Monday, October 4, 2010


Well, we learned this weekend that the helmet is good for more than one reason: when your three year old pulls your baby off the bed by her feet you are no longer annoyed by that piece of plastic around her head.

Yes, this is what happens when there is major miscommunication between husband and wife. After hearing an awful thud, I ran into the room - my hands covered with raw meat, mind you, because I was making meat loaf - to find Maggie crumpled face down on the floor. (Justin had left her face up at the top of the bed so ML had dragged her down the middle of the bed and then let go as she realized she couldn't possibly hold her).

So all afternoon we dealt with screaming (including me), pacing, worrying, guilt (me), and every emotion in between as we contemplated going to the ER. The sad thing is that if Maggie were a normal, healthy child we'd have probably rushed her immediately to the hospital for our own peace of minds. But because we have frequented so many hospitals, we just weren't that motivated to go. If she didn't have her helmet on, sure, we would have been there in 5 minutes. But after a few bone checks, she seemed just fine. No lethargy, no abnormal crying, so we just shrugged our shoulders and got to talking to ML about the dangers of dropping babies on the floor.
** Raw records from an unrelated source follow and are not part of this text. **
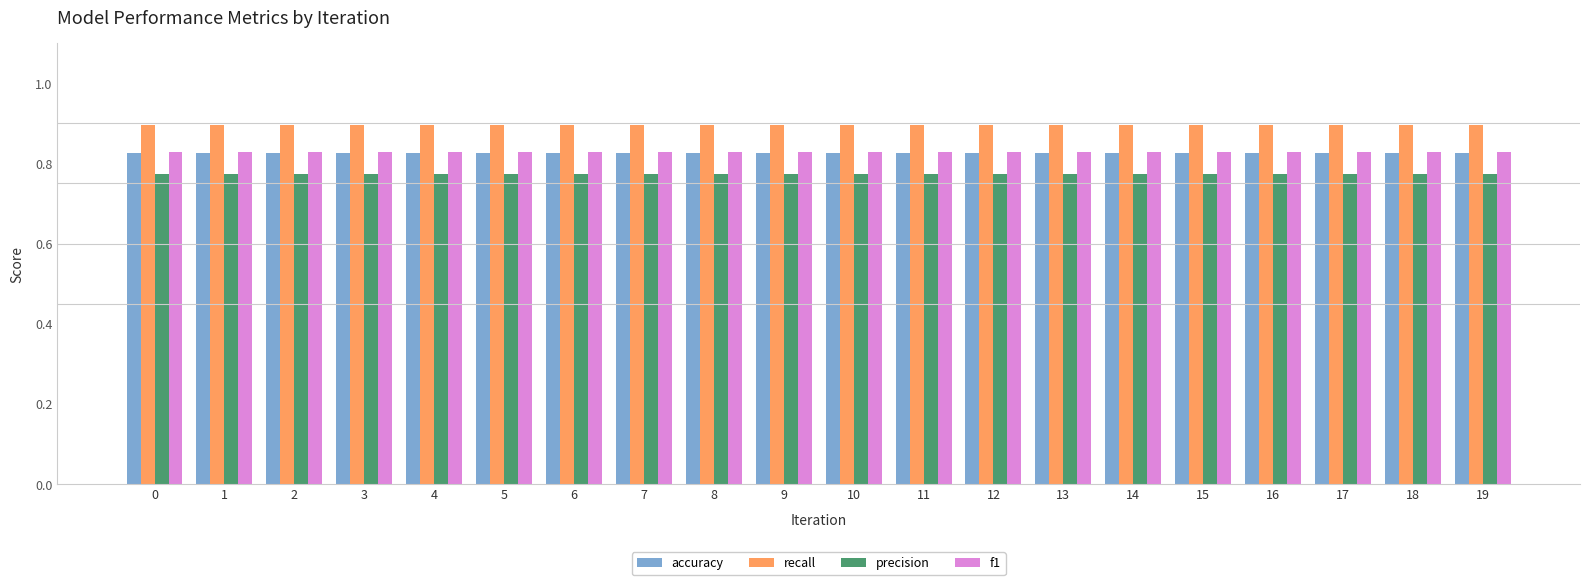

Does the chart contain stacked bars?

No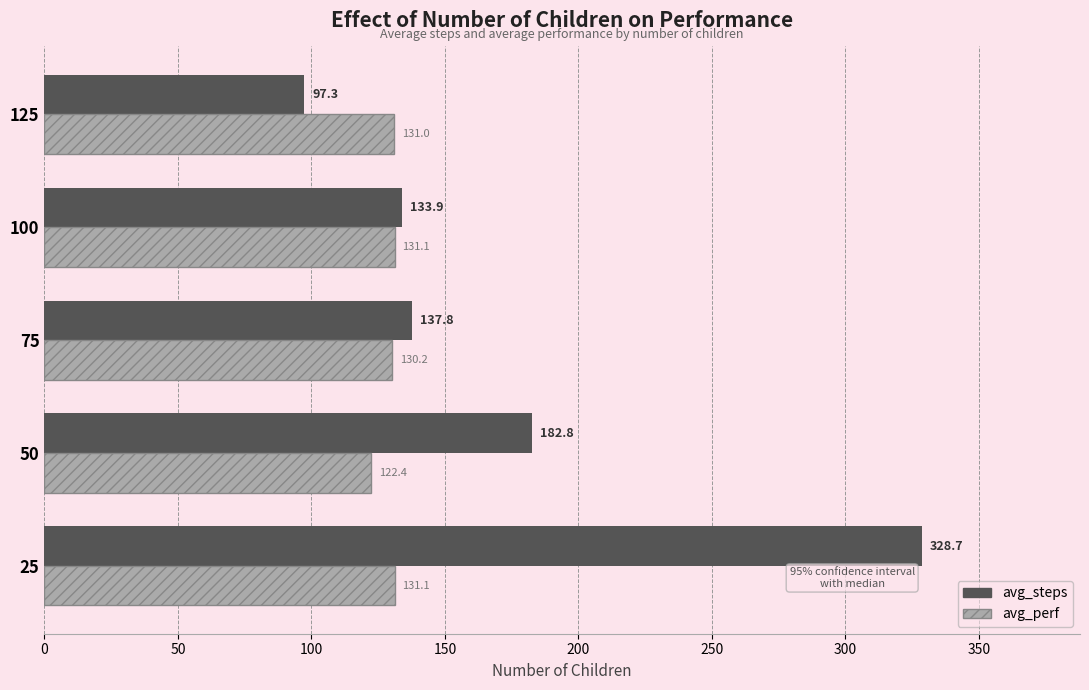

How many values in the avg_steps series are below 137?

2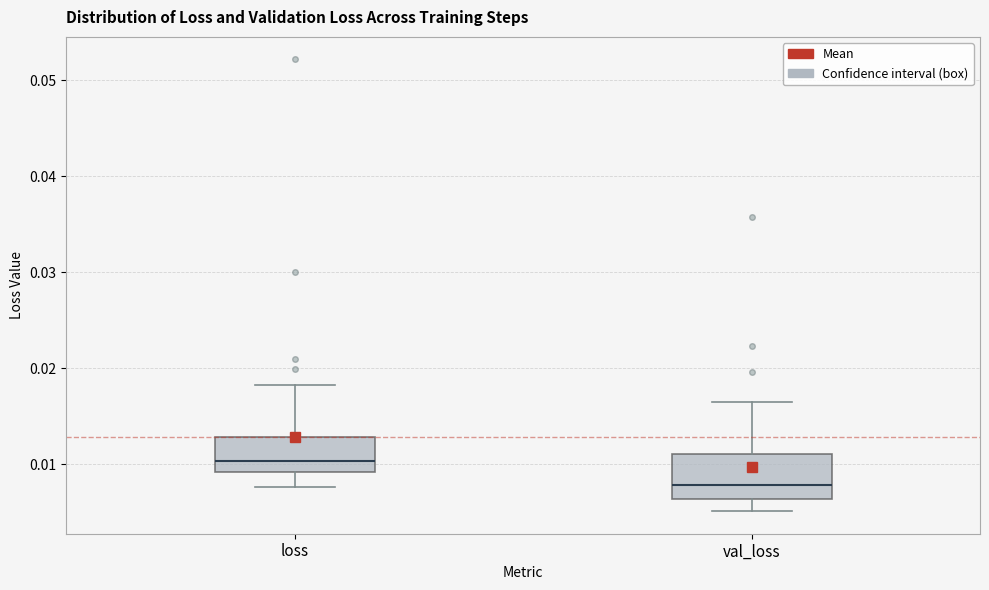

Where does the median line of the box for val_loss sit on the y-axis? The values are not printed on the chart, so give them approximately, as read against the axis.

0.008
Yes, we opted out of an afternoon at the ER and instead went on a stroll to Eatzi's to get some French bread, Brie, and Pinot. Ha ha- is that terrible? I guess we've learned to enjoy ourselves as much as possible in the short times we have when someone is not either screaming, projectile refluxing, or requiring some kind of immediate attention - which, sadly, is not very often.

ML loves getting in her sister's crib and so was actually trying to do something sweet (or at least that's what she told us!).

This morning before school- she's already excited about Halloween.